The vaccines first arrive at Israeli airports before being transferred to the Palestinian territories, resulting in a very possible delay.

Ghassan Nimer, the spokesman for PA’s interior ministry, told Al Jazeera: “We always expect problems from the Israeli side. It is possible, of course, that they have control over the borders. “

Israel ‘avoids its obligations’

Israel began rolling out the Pfizer vaccine on December 23 and in less than three weeks managed to vaccinate more than 1.5 million citizens, including settlers in the West Bank. Residents of East Palestine Jerusalem are also eligible for the vaccine.

Netanyahu recently said that Israel planned to give all its citizens older than 16 by the end of March the vaccine. “We are the first country in the world to come out of the coronavirus,” he said.

But the coordinator of the Israeli government’s actions in the Palestinian territories, COGAT, told Al Jazeera that fighting COVID-19 in the West Bank and getting vaccinated is PA’s responsibility under Oslo Accords.

COGAT also said Israel had allowed the import of medical equipment into the West Bank donated by the international community, including “thousands of test kits, protective items, foreign faces” , and even coordinating “joint training for Israeli and Palestinian medical teams”.

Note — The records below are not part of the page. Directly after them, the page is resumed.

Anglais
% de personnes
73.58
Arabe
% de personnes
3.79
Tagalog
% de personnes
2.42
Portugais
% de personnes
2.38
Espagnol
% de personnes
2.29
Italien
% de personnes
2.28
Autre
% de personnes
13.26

“It is important to note that Israel has not rejected any request for medical assistance that has reached its doorstep.”

Israeli public security minister Amir Ohana has ordered the Israeli prison service not to vaccinate Palestinian prisoners inside Israeli prisons.

According to prison rights group Addameer, there are 4,400 Palestinian prisoners in Israeli prisons, including 160 child prisoners, 440 in administrative detention, and 37 female prisoners.

The argument that the Oslo Accords exempt Israel from providing medical care to Palestinians is wrong, according to some human rights advocates.

“Sixty percent of the West Bank is under full Israeli control,” Francesca Albanese, an international lawyer and author, told Al Jazeera.

“Israel has a duty to protect the Palestinian people from the virus, which means planning to vaccinate the Palestinians without discrimination,” she said.

Amnesty International called on Israel to “stop evading its responsibilities as a proprietary power”.

“Israel’s COVID-19 vaccination program highlights the institutional discrimination that outlines the Israeli government’s policy toward Palestine,” the rights group said in a statement.